**SELECTED EXTRACT**

··········

Stacey Campfield (born June 8, 1968) is an American politician. He served as the Republican member of the Tennessee Senate from the 7th district, including Knoxville, Farragut, University of Tennessee, Powell and other parts of Knox County.

Background
Stacey T. Campfield was born on June 8, 1968. Originally from Vestal, New York and a 1986 graduate of Vestal High School where he was named "Sportsman of the year" for Wrestling and later was inducted into their high school hall of fame, Campfield moved to Knoxville at age 25. He received an associate degree in Marketing from Broome Community College in 1989. He received an A.S. in marketing and a  B.S. in Management from Regents College, now Excelsior University.

He has been involved with the Young Republicans, the College Republicans, and the American Red Cross. Campfield is an unmarried Catholic.

Tennessee House of Representatives
He was first elected in 2004 to the Tennessee House of Representatives.

In 2005, Campfield said that he was interested in joining the legislative Black Caucus. Campfield described the group's bylaws as racist because he said they restrict membership based on race, which described as being more restrictive than the Ku Klux Klan's bylaws that only restrict based on the ideology of white supremacy. The leader of the Black Caucus considered asking members of the group to vote on whether to give Campfield honorary membership without voting rights, but Campfield said he only wanted full membership saying "Separate but equal did not work in the 1960s and anything short of full membership is an insult to equal rights."

As of 2006, felons were eligible to vote in Tennessee as long as they are not delinquent on any payments of child support or victim restitution. Because there is no law prohibiting voting by non-felons who are delinquent on child support payment, a bill was proposed dropping the eligibility for felons of being timely with child support payments in 2006. Campfield opposed the bill, saying that one way a felon can show rehabilitation is by being timely on any child support payments.

Campfield sponsored a bill to issue death certificates for aborted fetuses in 2007. Campfield said he wanted people to be able to find out how many abortions were being performed in Tennessee and to note the loss of human lives. Tennessee already required abortions to be reported to the Office of Vital Records, and the number of abortions performed in the state was publicly available.

In 2008, Campfield sponsored a bill requiring public colleges in Tennessee to allow their full-time employees with state-issued handgun-carry permits to carry their handguns on campus. The Tennessee Board of Regent opposed the bill, saying that only campus security police at universities should possess weapons on their campuses, and that local police are the best way to protect community college campuses. Two years later, he sponsored a bill to make private the names of people with state-issued handgun permits, but not the names of people whose permits had been revoked.

Also in 2008, Campfield proposed a bill to ban teachers from teaching as part of the lesson plan about homosexuality in Tennessee's public elementary and middle schools, saying that the topic should only be discussed by each student's family. The bill died in committee. The Tennessee Equality Project opposed the bill, saying that teachers need not advocate for or against homosexuality, but they should allow students to debate the issue of homosexuality.

··········

**TASK INSTRUCTIONS**
**1.** In the Stacey Campfield profile, change "child support" to "spousal support" throughout the stretch from "As of 2006, felons" through "was publicly available.", and give that stretch again.
**2.** According to the Stacey Campfield profile, in what year was he first elected to the Tennessee House of Representatives?

··········

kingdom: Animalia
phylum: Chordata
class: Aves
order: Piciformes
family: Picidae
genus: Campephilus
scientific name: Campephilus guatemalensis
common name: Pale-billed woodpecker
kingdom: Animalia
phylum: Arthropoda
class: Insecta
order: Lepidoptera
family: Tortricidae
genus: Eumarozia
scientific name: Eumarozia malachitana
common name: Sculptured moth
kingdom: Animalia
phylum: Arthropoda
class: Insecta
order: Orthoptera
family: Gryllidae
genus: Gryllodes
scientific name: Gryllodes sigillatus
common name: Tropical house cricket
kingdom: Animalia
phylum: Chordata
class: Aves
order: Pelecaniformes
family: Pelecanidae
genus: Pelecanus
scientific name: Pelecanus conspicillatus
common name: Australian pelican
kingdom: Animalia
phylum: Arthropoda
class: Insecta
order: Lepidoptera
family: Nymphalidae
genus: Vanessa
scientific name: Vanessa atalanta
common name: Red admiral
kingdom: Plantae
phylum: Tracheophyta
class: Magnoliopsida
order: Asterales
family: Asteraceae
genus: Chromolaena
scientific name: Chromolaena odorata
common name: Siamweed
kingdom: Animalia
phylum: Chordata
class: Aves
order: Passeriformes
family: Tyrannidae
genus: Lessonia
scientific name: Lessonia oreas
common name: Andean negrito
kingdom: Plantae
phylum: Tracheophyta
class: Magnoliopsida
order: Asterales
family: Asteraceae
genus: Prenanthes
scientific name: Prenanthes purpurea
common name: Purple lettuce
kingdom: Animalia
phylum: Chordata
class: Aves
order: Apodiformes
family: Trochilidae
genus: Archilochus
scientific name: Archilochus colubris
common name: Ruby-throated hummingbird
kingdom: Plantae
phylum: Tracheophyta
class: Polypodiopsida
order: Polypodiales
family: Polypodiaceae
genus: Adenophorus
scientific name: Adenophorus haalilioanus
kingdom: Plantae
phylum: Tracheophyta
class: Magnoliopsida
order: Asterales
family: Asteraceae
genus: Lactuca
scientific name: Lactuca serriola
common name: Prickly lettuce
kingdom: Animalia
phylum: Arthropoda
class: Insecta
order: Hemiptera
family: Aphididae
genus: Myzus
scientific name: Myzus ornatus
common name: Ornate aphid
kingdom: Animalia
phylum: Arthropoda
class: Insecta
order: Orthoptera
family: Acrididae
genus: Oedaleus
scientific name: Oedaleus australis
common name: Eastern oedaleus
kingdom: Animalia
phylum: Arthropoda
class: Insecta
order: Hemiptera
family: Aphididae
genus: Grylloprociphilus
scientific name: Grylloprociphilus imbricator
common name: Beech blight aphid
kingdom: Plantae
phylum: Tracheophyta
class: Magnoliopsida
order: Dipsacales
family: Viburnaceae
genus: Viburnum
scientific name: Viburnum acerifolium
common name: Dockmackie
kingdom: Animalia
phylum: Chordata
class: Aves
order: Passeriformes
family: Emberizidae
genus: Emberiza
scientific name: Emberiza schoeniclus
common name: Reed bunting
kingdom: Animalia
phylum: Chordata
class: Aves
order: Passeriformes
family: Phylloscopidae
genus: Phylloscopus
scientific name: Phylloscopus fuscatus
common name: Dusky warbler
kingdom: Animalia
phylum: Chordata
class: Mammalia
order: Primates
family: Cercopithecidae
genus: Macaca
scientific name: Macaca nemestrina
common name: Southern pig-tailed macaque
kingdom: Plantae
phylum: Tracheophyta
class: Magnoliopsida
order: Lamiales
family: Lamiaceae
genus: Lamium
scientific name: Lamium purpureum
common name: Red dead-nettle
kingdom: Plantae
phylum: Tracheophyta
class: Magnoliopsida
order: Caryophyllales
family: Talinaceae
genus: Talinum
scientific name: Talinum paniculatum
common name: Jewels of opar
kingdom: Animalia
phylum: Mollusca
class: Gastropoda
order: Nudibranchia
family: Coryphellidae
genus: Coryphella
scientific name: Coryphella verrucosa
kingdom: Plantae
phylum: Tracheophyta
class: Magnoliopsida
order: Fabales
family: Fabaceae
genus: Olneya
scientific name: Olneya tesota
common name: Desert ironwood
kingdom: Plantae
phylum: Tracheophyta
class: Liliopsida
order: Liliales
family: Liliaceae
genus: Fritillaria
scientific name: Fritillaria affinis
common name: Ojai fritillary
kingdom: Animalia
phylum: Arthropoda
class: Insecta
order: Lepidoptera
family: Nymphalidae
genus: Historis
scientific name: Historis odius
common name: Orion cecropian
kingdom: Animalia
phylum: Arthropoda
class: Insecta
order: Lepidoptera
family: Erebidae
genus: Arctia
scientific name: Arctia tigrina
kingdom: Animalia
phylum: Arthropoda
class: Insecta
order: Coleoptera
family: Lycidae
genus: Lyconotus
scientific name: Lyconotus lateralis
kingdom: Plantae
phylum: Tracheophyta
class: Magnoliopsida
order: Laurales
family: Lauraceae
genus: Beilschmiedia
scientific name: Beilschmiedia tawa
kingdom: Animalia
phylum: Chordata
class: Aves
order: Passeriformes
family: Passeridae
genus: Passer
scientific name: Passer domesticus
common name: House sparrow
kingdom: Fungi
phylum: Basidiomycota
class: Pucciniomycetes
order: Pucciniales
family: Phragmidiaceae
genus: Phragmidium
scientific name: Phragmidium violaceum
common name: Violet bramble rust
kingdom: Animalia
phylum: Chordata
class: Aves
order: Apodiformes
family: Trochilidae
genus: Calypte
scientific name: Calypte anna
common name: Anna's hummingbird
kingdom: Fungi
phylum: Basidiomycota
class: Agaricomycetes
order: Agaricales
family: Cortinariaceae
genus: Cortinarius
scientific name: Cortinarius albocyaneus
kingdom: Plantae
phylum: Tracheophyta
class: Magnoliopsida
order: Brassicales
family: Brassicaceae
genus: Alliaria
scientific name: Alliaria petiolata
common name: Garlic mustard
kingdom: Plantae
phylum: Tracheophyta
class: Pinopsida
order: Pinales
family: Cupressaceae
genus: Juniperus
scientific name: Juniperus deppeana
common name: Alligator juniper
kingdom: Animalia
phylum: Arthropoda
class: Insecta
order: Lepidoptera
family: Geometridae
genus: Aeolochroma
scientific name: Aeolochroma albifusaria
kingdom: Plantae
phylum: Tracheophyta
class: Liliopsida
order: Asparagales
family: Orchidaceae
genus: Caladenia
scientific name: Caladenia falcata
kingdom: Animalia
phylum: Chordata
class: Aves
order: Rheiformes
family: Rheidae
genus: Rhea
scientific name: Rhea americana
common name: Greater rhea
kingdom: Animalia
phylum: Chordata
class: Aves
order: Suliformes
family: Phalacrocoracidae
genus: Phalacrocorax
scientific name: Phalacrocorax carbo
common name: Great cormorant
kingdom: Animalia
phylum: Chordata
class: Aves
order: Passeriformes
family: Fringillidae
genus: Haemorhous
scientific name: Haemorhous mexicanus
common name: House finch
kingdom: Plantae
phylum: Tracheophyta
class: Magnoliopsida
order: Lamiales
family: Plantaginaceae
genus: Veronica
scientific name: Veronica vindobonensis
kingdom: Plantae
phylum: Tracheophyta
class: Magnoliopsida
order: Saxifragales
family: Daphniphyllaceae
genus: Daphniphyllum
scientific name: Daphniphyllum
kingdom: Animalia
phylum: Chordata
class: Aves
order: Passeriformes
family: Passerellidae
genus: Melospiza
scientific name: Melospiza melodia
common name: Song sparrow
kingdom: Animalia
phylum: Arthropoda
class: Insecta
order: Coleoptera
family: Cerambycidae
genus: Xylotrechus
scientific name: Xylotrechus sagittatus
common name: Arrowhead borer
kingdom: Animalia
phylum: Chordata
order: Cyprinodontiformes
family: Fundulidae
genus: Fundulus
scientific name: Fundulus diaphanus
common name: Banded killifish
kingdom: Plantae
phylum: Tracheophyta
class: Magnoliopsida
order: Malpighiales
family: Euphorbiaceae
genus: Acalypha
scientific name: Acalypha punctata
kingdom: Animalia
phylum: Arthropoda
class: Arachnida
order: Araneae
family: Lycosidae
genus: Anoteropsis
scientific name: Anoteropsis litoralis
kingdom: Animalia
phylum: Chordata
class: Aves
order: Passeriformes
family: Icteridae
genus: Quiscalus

··········

**ANSWERS TO THE TASKS**
**1.**
As of 2006, felons were eligible to vote in Tennessee as long as they are not delinquent on any payments of spousal support or victim restitution. Because there is no law prohibiting voting by non-felons who are delinquent on spousal support payment, a bill was proposed dropping the eligibility for felons of being timely with spousal support payments in 2006. Campfield opposed the bill, saying that one way a felon can show rehabilitation is by being timely on any spousal support payments.

Campfield sponsored a bill to issue death certificates for aborted fetuses in 2007. Campfield said he wanted people to be able to find out how many abortions were being performed in Tennessee and to note the loss of human lives. Tennessee already required abortions to be reported to the Office of Vital Records, and the number of abortions performed in the state was publicly available.

**2.** 2004